Finally aware that great numbers of Confederates were marching on their camps, the Union Sixth Division organized its first line of defense along the ridge in front of you. Henry M. Stanley, a Confederate infantryman, described what it was like here when his regiment tried to break through the Union line:
|Union Defense Line|
April 6, 1862 - 7:30 A.M.
Still advancing, firing as we moved, I, at last saw a row of little globes of pearly smoke streaked with crimson, breaking out with sportive quickness from a long line of bluey figures in front; and, simultaneously, there broke upon our ears an appalling crash of sound, the series of fusillades following one another with startling suddenness, which suggested to my somewhat moidered sense a mountain upheaved, with huge rocks tumbling and thundering down a slope, and the echoes rumbling and receding through space.

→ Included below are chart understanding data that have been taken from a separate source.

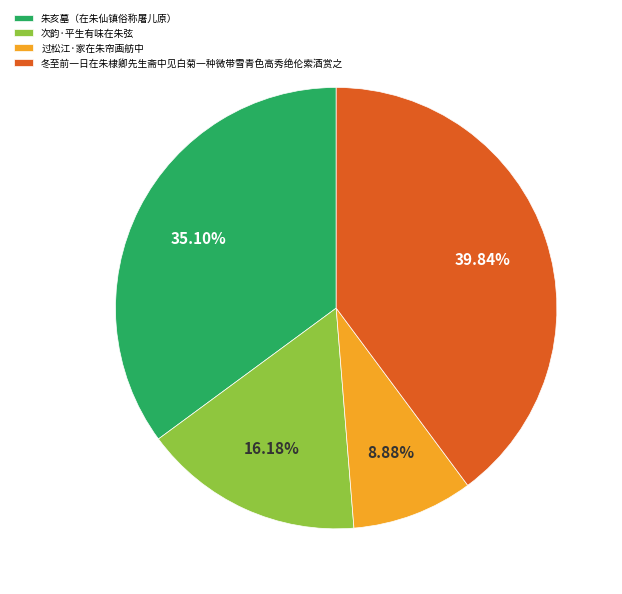

What percentage is the 过松江·家在朱帘画舫中 slice, to the nearest percent?

9%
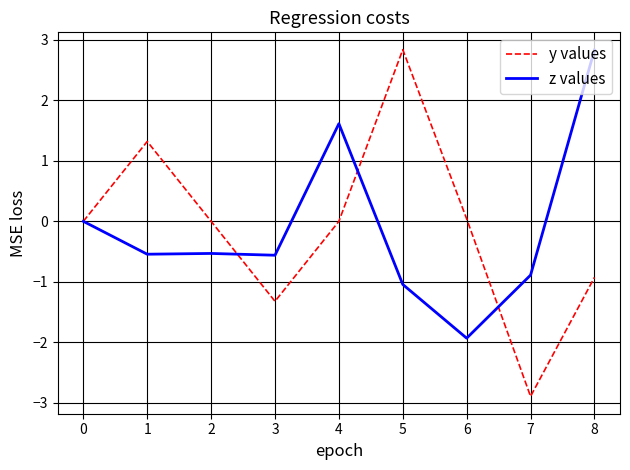

What is the greatest value displayed?

2.8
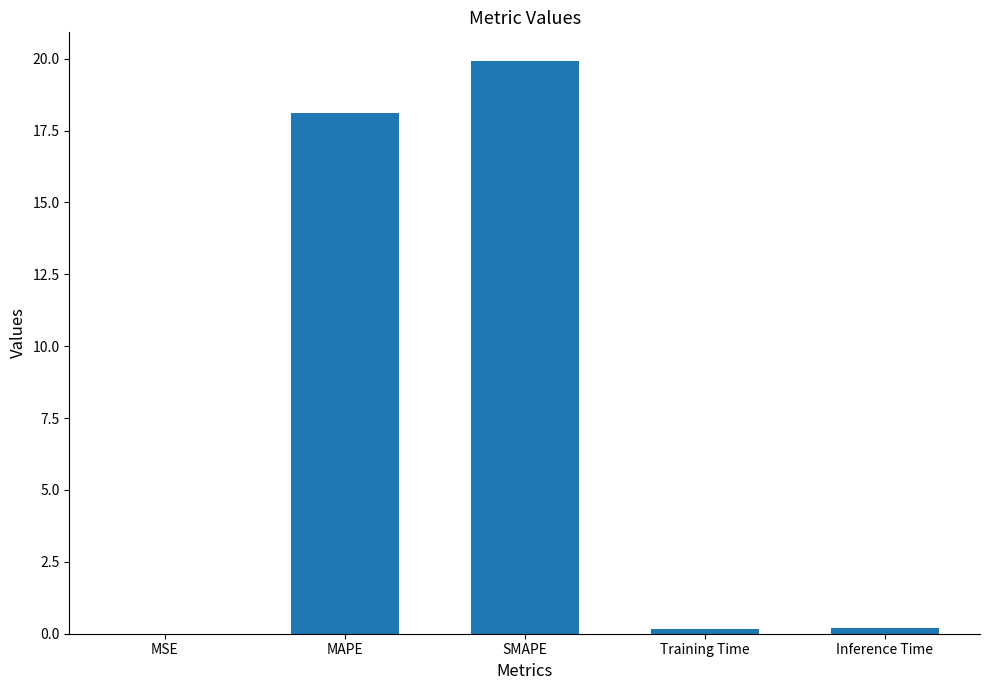

The chart shows a value of 5.9 at MAPE. True or false?

False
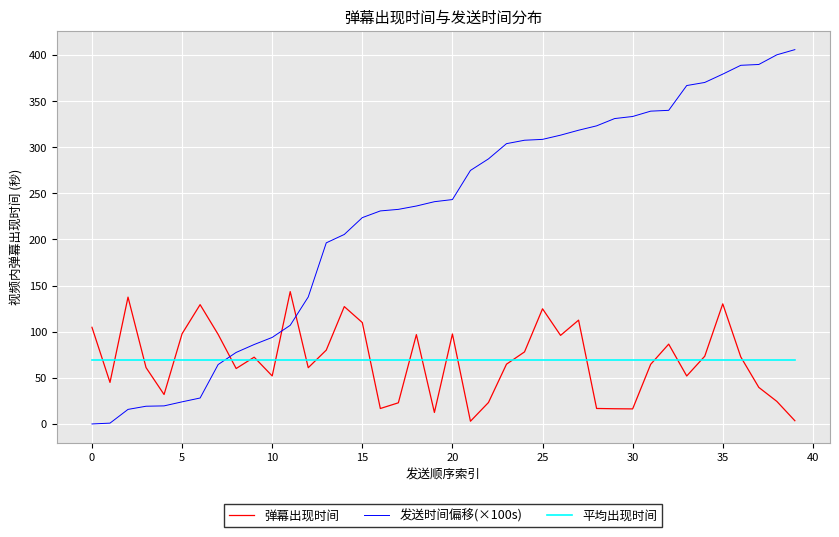

Which series has the largest total across all categories?

发送时间偏移(×100s)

“Twenty thousand muskets were being fired at this stage, but though, accuracy of aim as impossible, owing to our laboring hearts, and the jarring and excitement, many bullets found their destined billets on both sides.”
– Henry M. Stanley
6th Arkansas Infantry
Henry M. Stanley, later a renowned journalist and explorer, served as a private with the “Dixie Grays” of the 6th Arkansas Infantry. Stanley was only 21 when he marched into his first great battle here. A fourth of his companions were under 20.